Abstract artist goes full circle at Garrison Art Center

By Alison Rooney

Marylyn Dintenfass, known for her innovative approach to materials and technologies as a painter, sculptor, printmaker and installation artist, also happens to be a part-time resident of Garrison. And so she offered the Garrison Art Center on Garrison’s Landing something it might not ordinarily be able to book: a solo exhibit of her work.

The show, Ocular. Echo, opens Saturday, May 27, with a reception from 4 to 6 p.m., and runs through June 18. It features paintings from a series inspired by the Hudson Valley and created in and around Garrison.

Marylyn Dintenfass (Photo by Alvia Urdaneta)

The circle is a recurring symbol in Dintenfass’ work, the “prism through which I consider my engagement with the visual variety of nature,” she explains. “Color, shape and transparency are used as expressions of change; metaphors for ecosystems of water, earth, air, flora and fauna.”

In her paintings, Dintenfass frequently experiments with paints, working on wood panels segmented into grids. In an essay in the monograph Marylyn Dintenfass Paintings, critic and curator Lilly Wei notes that after completing a painting, the artist “takes it apart, treating each panel as a discrete entity, exchanging panels between works in an aesthetic mix-and-match as she searches for interactions and relationships of color and form that satisfy her sense of visual excitement, sparked by the frisson of the dissonant.”


Dintenfass’ abstract imagery usually appears as stripes or circles arranged across translucent layers of matte and glossy textures. “She took Abstract Expressionism and made it her own,” explains Becky Gordon, the exhibition coordinator at the Garrison Art Center. “There are usually up to 20 layers, each saturated with color yet translucent. Each exists independent of each other, but they work together to create an ecosystem using basics of design and color as a metaphor for things which exist in the world. It’s almost like looking through a microscope, blown up.”

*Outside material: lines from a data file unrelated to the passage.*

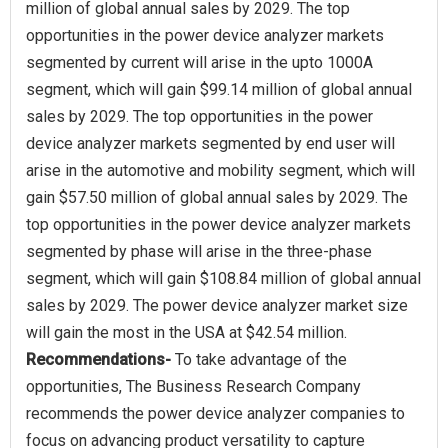
million of global annual sales by 2029. The top
opportunities in the power device analyzer markets
segmented by current will arise in the upto 1000A
segment, which will gain $99.14 million of global annual
sales by 2029. The top opportunities in the power
device analyzer markets segmented by end user will
arise in the automotive and mobility segment, which will
gain $57.50 million of global annual sales by 2029. The
top opportunities in the power device analyzer markets
segmented by phase will arise in the three-phase
segment, which will gain $108.84 million of global annual
sales by 2029. The power device analyzer market size
Recommendations-
To take advantage of the
opportunities, The Business Research Company
recommends the power device analyzer companies to
focus on advancing product versatility to capture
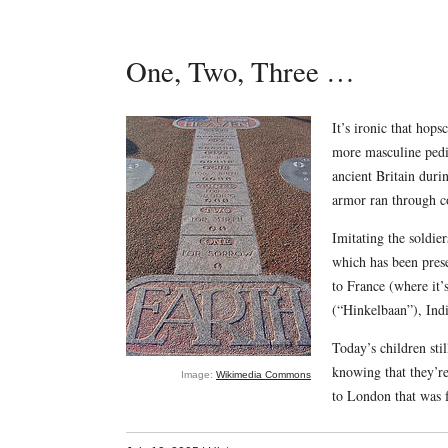
One, Two, Three …
It’s ironic that hops
more masculine pedig
ancient Britain duri
armor ran through co
Imitating the soldie
which has been pres
to France (where it
(“Hinkelbaan”), Ind
Today’s children sti
knowing that they’r
Image:
Wikimedia Commons
to London that was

Born in Brooklyn in 1943, Dintenfass was exposed to others working in the Abstract Expressionist movement while getting her bachelor’s in fine arts from Queens College. Initially she focused on sculpture devised from ceramic and elements like steel and wax coated with epoxies. Drawing inspiration from architecture, her sculptures became installations. (One example: a 30,000-square-foot installation on the exterior of a parking garage in Fort Myers, Florida.)


Whatever the medium, Dintenfass says “the overarching theme is things are not what they seem. Inherent in that is a sense of duality, and that sense is what intrigues me.”

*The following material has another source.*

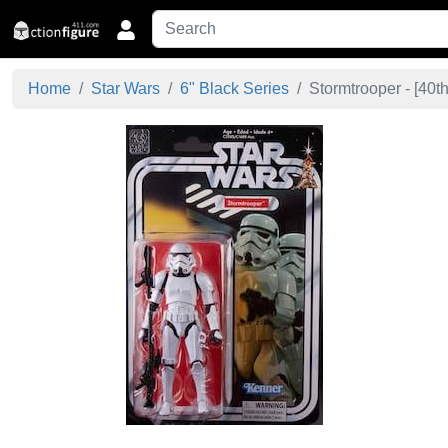
Home
Star Wars
6" Black Series
Stormtrooper - [
40th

A show she mounted in 2015, Oculus, consisted of a dozen works that each measured 77-by-77 inches. Each depicted a circle. A critic for Artnet described them as “variously reminiscent of the iris of an eye, an oculus, a distant planet seen through a telescope, an archery target, or a nipple. In each case, however, a sense of swirling movement defined through color surrounds and offsets a solid central circle … In spite of the apparent repetition of imagery, each picture provides a different visceral and visual experience … These paintings are all about the meditative quality of color, how it vibrates and how revealing and concealing can impact our perspective.”

“For me they’re narratives,” says Dintenfass. “If the color is maybe a character or the symbol, or the design, it’s a narrative. The circles are not completely contained within the square. The reason for that is that they could slip away — at any moment life can change.

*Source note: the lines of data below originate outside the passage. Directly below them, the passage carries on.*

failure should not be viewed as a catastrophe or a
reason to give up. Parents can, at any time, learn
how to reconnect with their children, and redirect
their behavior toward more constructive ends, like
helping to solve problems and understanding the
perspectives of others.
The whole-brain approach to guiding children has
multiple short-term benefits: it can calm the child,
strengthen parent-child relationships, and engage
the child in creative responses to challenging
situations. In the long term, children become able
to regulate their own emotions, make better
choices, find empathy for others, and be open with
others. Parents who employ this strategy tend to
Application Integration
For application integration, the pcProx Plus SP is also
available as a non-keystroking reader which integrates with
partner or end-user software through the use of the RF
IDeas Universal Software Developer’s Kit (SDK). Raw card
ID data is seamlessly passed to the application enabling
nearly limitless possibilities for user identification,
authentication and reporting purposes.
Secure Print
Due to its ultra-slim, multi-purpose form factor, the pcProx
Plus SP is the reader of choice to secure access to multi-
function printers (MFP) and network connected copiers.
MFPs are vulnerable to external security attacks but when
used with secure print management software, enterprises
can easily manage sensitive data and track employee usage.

“People have seen different things in my work, molecular to the galactic. What matters the most to me is not what they see, but what the paintings inspire them to feel.”

Dintenfass’ work is held in more than 30 collections, including the Metropolitan Museum of Art and the Smithsonian American Art Museum. Twice a fellow at The MacDowell Colony, she also taught for 10 years at Parsons School of Design.

As part of the exhibit, Lisa Mackie will present a print workshop on June 10 called “Key Matrix,” and Dintenfass will talk and take questions about her work on a date to be determined.